NRA spokesman Andrew Arulanandam said he was confident the bulk of the opinion would be overturned.

"We believe it is now the law of the land that law-abiding manufacturers and retailers will not be held responsible for the independent actions of criminals," Arulanandam said. He added that the NRA had expected to encounter "judicial activism" in the law's early days.

New York is one of several cities suing major U.S. suppliers of handguns, arguing that gun manufacturers violated public nuisance law by fostering a situation that allowed widespread access to illegal firearms.

The suit seeks no money damages, but wants gun makers to more closely police dealers who frequently sell guns later used to commit crimes.

A trial was scheduled to begin on Nov. 28, but looked like it might be derailed by enactment of the federal law, which required that most pending suits seeking to hold gun makers and sellers accountable for crime "shall be immediately dismissed."

The act allowed lawsuits to stay alive only if a gun maker or seller knowingly violated a law applicable to the sale or marketing of firearms.

Lawrence Greenwald, an attorney for Beretta USA Corp., said Congress meant that exception to apply only to laws specifically regulating guns.

Weinstein interpreted it more broadly.

"If Congress had wanted to limit the predicate exception ... it could easily have done so.

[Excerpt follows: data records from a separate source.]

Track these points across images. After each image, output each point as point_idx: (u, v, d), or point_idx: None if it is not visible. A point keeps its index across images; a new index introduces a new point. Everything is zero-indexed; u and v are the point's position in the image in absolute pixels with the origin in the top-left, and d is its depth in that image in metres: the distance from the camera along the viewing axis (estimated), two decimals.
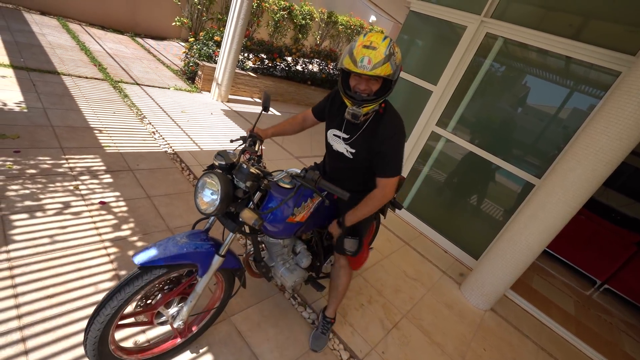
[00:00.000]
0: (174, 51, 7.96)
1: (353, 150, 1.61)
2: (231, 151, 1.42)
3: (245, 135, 1.67)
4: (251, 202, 1.40)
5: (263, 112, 1.66)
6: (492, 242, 3.33)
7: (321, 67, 7.92)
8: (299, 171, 1.38)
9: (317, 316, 2.22)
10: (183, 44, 8.73)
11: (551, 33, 2.92)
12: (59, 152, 2.78)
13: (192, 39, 6.18)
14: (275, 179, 1.43)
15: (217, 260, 1.42)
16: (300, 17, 10.20)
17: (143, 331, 1.70)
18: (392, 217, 4.05)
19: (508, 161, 3.29)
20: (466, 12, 3.39)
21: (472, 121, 3.65)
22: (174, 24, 8.14)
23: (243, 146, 1.59)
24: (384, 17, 13.91)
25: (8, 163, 2.45)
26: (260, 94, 6.58)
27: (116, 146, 3.19)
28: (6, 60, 3.96)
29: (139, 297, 1.37)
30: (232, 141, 1.68)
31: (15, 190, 2.24)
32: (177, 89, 5.40)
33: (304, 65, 7.42)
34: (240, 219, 1.35)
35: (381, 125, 1.52)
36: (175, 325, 1.49)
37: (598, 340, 3.20)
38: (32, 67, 4.06)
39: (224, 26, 5.22)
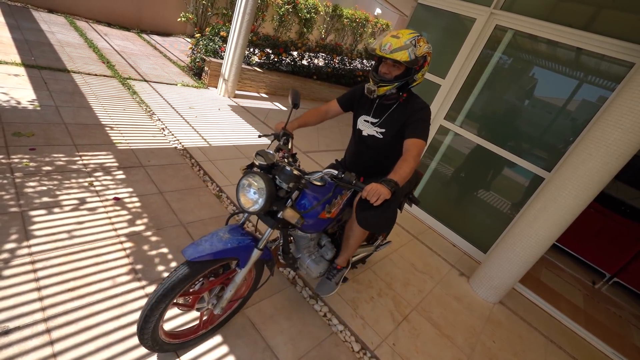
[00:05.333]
0: (180, 47, 7.99)
1: (382, 130, 1.83)
2: (270, 151, 1.51)
3: (274, 132, 1.77)
4: (290, 201, 1.50)
5: (293, 109, 1.76)
6: (501, 236, 3.33)
7: (327, 61, 7.89)
8: (336, 173, 1.45)
9: (329, 309, 2.26)
10: (189, 39, 8.74)
11: (562, 24, 2.88)
12: (72, 149, 2.83)
13: (198, 34, 6.19)
14: (311, 179, 1.53)
15: (256, 254, 1.53)
16: (305, 10, 10.13)
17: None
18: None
19: (517, 154, 3.27)
20: (475, 4, 3.35)
21: (480, 114, 3.63)
22: (179, 19, 8.15)
23: (278, 144, 1.71)
24: (389, 10, 13.74)
25: (25, 160, 2.50)
26: (266, 88, 6.59)
27: (127, 143, 3.24)
28: (18, 59, 4.01)
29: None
30: (260, 136, 1.81)
31: (33, 187, 2.30)
32: (184, 85, 5.43)
33: (309, 60, 7.40)
34: (282, 217, 1.48)
35: (410, 104, 1.77)
36: (215, 312, 1.63)
37: (607, 333, 3.20)
38: (43, 65, 4.11)
39: (229, 21, 5.23)
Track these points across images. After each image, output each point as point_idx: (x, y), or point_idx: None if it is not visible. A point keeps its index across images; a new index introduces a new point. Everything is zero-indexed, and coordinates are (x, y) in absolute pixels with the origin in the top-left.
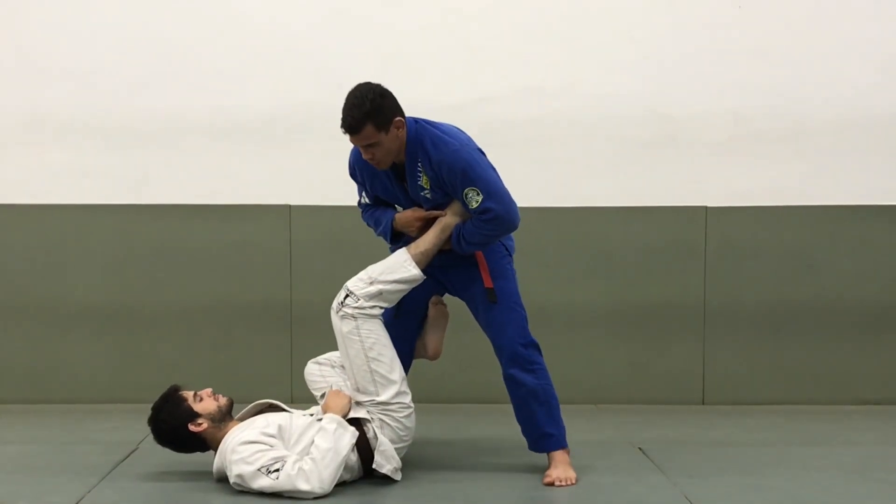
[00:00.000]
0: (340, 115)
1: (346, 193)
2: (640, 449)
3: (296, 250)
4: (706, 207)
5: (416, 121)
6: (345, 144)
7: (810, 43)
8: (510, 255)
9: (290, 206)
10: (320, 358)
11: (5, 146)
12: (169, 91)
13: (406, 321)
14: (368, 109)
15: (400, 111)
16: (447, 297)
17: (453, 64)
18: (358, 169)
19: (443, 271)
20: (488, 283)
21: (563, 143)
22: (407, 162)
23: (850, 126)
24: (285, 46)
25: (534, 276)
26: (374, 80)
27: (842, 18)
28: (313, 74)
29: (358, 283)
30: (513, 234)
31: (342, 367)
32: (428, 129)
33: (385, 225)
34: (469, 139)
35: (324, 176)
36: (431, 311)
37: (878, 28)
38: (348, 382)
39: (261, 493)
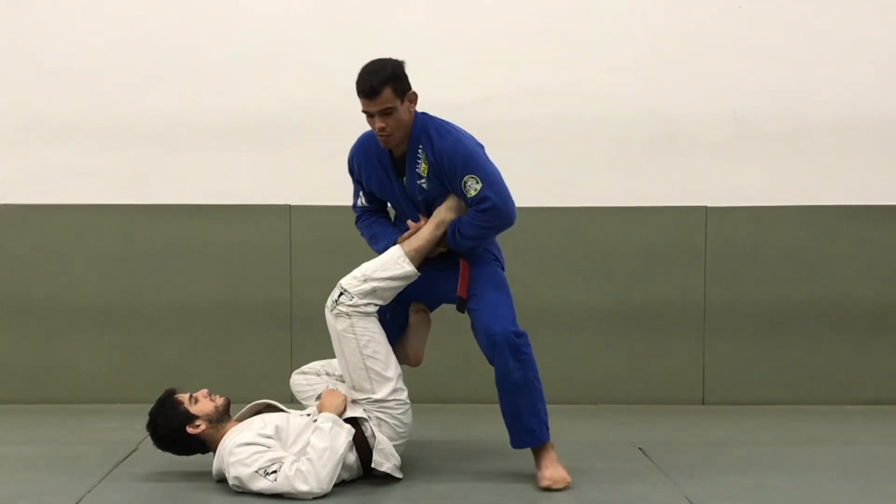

It did not," he wrote.

Mayor Michael Bloomberg praised the ruling in a written statement and said the shooting of a New York police officer during a traffic stop on Monday is "deadly evidence that the scourge of guns in the city is ever-present."

"Our lawsuit is designed and intended to stop this scourge," Bloomberg said. "With the gun industry completely unwilling to take reasonable steps to control their own dealers, the city has no recourse but to go to the courts."








Copyright 2005 The Associated Press. All rights reserved. This material may not be published, broadcast, rewritten or redistributed.


----------



## dcs2244 (Jan 29, 2004)

"...wants gun makers to more closely *police* dealers..."

Isn't that the job of law enforcement? Mayor Bloomberg: start enforcing the laws...the BATF is there to help you, pinhead.

Next on the agenda: a lawsuit to "...make automobile manufacturers more closely police dealers who sell cars that are involved in OUI fatal collisions..."! Just insert the product you are queer about into that phrase and you will see where this stuff is heading...


----------



## mpd61 (Aug 7, 2002)

I do follow the logic;

Theres no *$$$* involved, so this judge doesn't see how it could bankrupt/ruin a firearms manufacturer. Also he stayed any action in the trial, so the gun industry can mount a proper defense.

I think we would be better focused on the S.F. controversy, this NYC suit should fall off the radar soon.
:sh:


----------



## Eamonn Wright (Nov 1, 2005)

The anti-gun lobby purposely brought this case to Judge Weinstein due to his notorious anti-gun beliefs. This case should get slapped down on appeal.


----------